** Provided information follows **

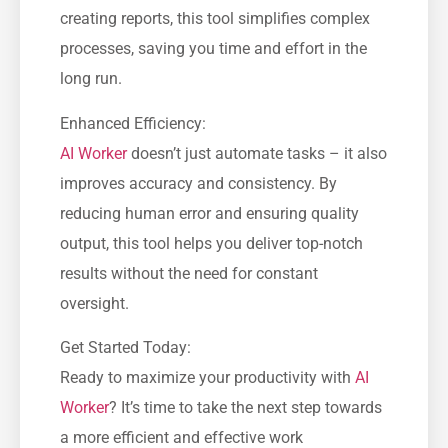
creating reports, this tool simplifies complex
processes, saving you time and effort in the
long run.
Enhanced Efficiency:
AI Worker
doesn’t just automate tasks – it also
improves accuracy and consistency. By
reducing human error and ensuring quality
output, this tool helps you deliver top-notch
results without the need for constant
oversight.
Get Started Today:
Ready to maximize your productivity with
AI
Worker
? It’s time to take the next step towards
a more efficient and effective work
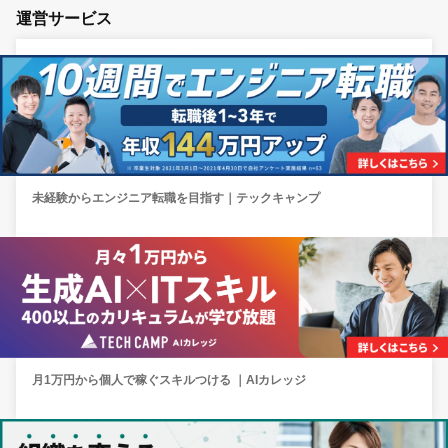
運営サービス
未経験からエンジニア転職を目指す｜テックキャンプ
月1万円から個人で稼ぐスキルつける ｜AIカレッジ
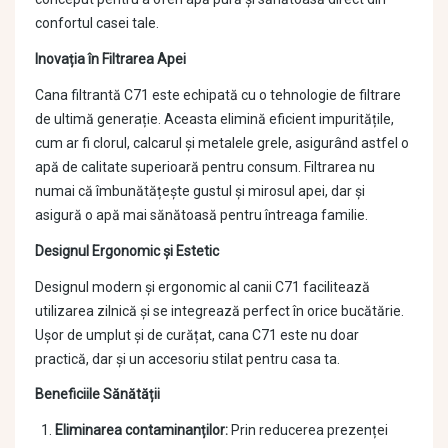
confortul casei tale.
Inovația în Filtrarea Apei
Cana filtrantă C71 este echipată cu o tehnologie de filtrare
de ultimă generație. Aceasta elimină eficient impuritățile,
cum ar fi clorul, calcarul și metalele grele, asigurând astfel o
apă de calitate superioară pentru consum. Filtrarea nu
numai că îmbunătățește gustul și mirosul apei, dar și
asigură o apă mai sănătoasă pentru întreaga familie.
Designul Ergonomic și Estetic
Designul modern și ergonomic al canii C71 facilitează
utilizarea zilnică și se integrează perfect în orice bucătărie.
Ușor de umplut și de curățat, cana C71 este nu doar
practică, dar și un accesoriu stilat pentru casa ta.
Beneficiile Sănătății
Eliminarea contaminanților:
Prin reducerea prezenței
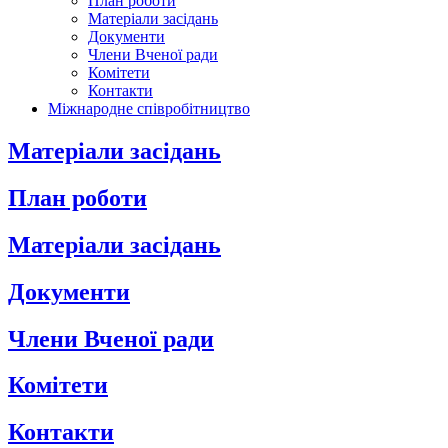
План роботи
Матеріали засідань
Документи
Члени Вченої ради
Комітети
Контакти
Міжнародне співробітництво
Матеріали засідань
План роботи
Матеріали засідань
Документи
Члени Вченої ради
Комітети
Контакти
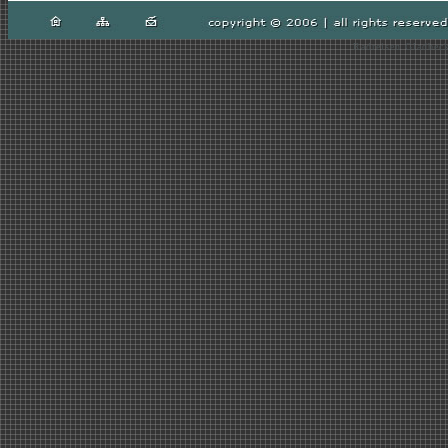
Radreisen Gladbeck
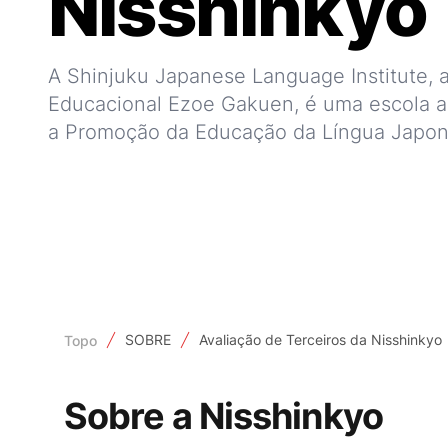
Nisshinkyo
A Shinjuku Japanese Language Institute, 
Educacional Ezoe Gakuen, é uma escola a
a Promoção da Educação da Língua Japone
SOBRE
Avaliação de Terceiros da Nisshinkyo
Topo
Sobre a Nisshinkyo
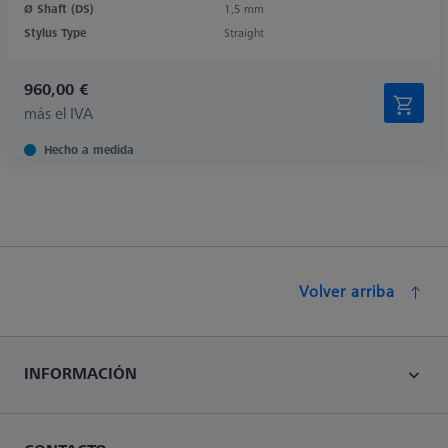
Ø Shaft (DS)
1,5 mm
Stylus Type
Straight
960,00 €
más el IVA
Hecho a medida
Volver arriba
INFORMACIÓN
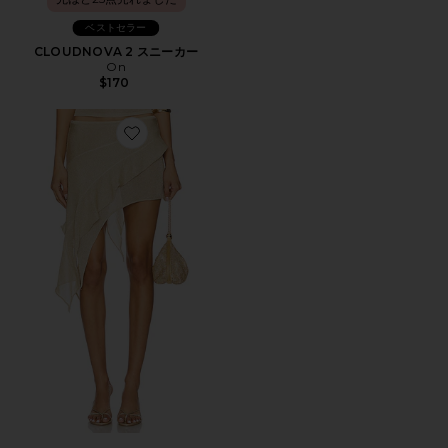
ベストセラー
CLOUDNOVA 2 スニーカー
On
$170
Favorite PALISADES スカート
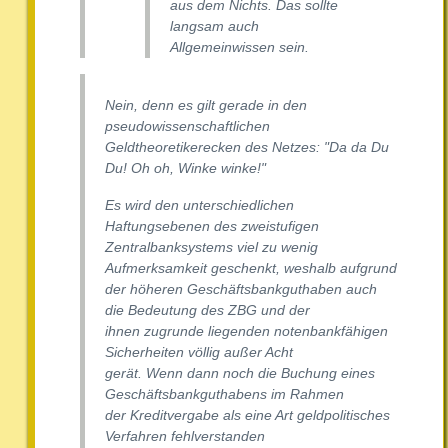
aus dem Nichts. Das sollte
langsam auch
Allgemeinwissen sein.
Nein, denn es gilt gerade in den
pseudowissenschaftlichen
Geldtheoretikerecken des Netzes: "Da da Du
Du! Oh oh, Winke winke!"
Es wird den unterschiedlichen
Haftungsebenen des zweistufigen
Zentralbanksystems viel zu wenig
Aufmerksamkeit geschenkt, weshalb aufgrund
der höheren Geschäftsbankguthaben auch
die Bedeutung des ZBG und der
ihnen zugrunde liegenden notenbankfähigen
Sicherheiten völlig außer Acht
gerät. Wenn dann noch die Buchung eines
Geschäftsbankguthabens im Rahmen
der Kreditvergabe als eine Art geldpolitisches
Verfahren fehlverstanden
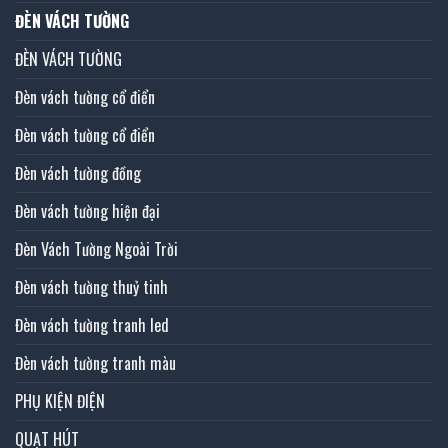
ĐÈN VÁCH TƯỜNG
ĐÈN VÁCH TƯỜNG
Đèn vách tường cổ điển
Đèn vách tường cổ điển
Đèn vách tường đồng
Đèn vách tường hiện đại
Đèn Vách Tường Ngoài Trời
Đèn vách tường thuỷ tinh
Đèn vách tường tranh led
Đèn vách tường tranh màu
PHỤ KIỆN ĐIỆN
QUẠT HÚT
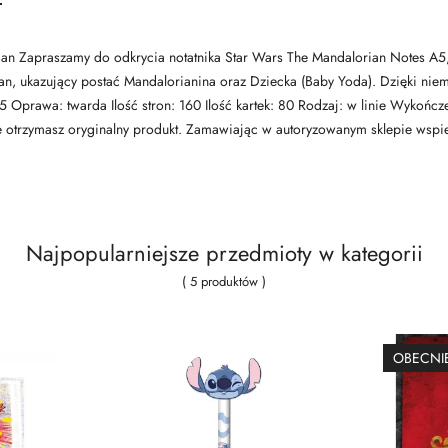
ian Zapraszamy do odkrycia notatnika Star Wars The Mandalorian Notes A5,
an, ukazujący postać Mandalorianina oraz Dziecka (Baby Yoda). Dzięki niem
5 Oprawa: twarda Ilość stron: 160 Ilość kartek: 80 Rodzaj: w linie Wykońc
 otrzymasz oryginalny produkt. Zamawiając w autoryzowanym sklepie wspier
Najpopularniejsze przedmioty w kategorii
( 5 produktów )
OBECNIE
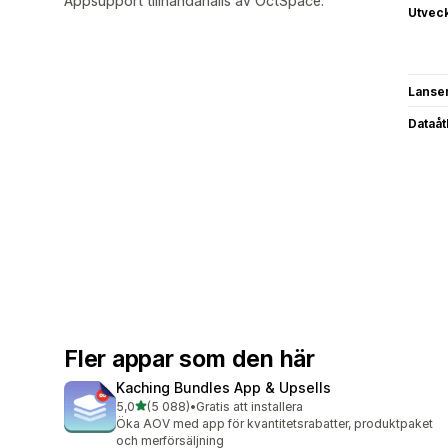
Appsupport tillhandahålls av OctSpace.
Utvec
Lanse
Dataå
Fler appar som den här
Kaching Bundles App & Upsells
av 5 stjärnor
5,0
(5 088)
•
Gratis att installera
5088 recensioner totalt
Öka AOV med app för kvantitetsrabatter, produktpaket
och merförsäljning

** End of Provided information **

Every line from the one holding "Đèn Vách Tường Ngoài Trời" to the last line of the listing above, inclusive, must appear exactly as written, and no picture may appear.

**Task result**
Đèn Vách Tường Ngoài Trời
Đèn vách tường thuỷ tinh
Đèn vách tường tranh led
Đèn vách tường tranh màu
PHỤ KIỆN ĐIỆN
QUẠT HÚT
ian Zapraszamy do odkrycia notatnika Star Wars The Mandalorian Notes A5,
an, ukazujący postać Mandalorianina oraz Dziecka (Baby Yoda). Dzięki niem
5 Oprawa: twarda Ilość stron: 160 Ilość kartek: 80 Rodzaj: w linie Wykońc
 otrzymasz oryginalny produkt. Zamawiając w autoryzowanym sklepie wspier
Najpopularniejsze przedmioty w kategorii
( 5 produktów )
OBECNIE
Appsupport tillhandahålls av OctSpace.
Utvec
Lanse
Dataå
Fler appar som den här
Kaching Bundles App & Upsells
av 5 stjärnor
5,0
(5 088)
•
Gratis att installera
5088 recensioner totalt
Öka AOV med app för kvantitetsrabatter, produktpaket
och merförsäljning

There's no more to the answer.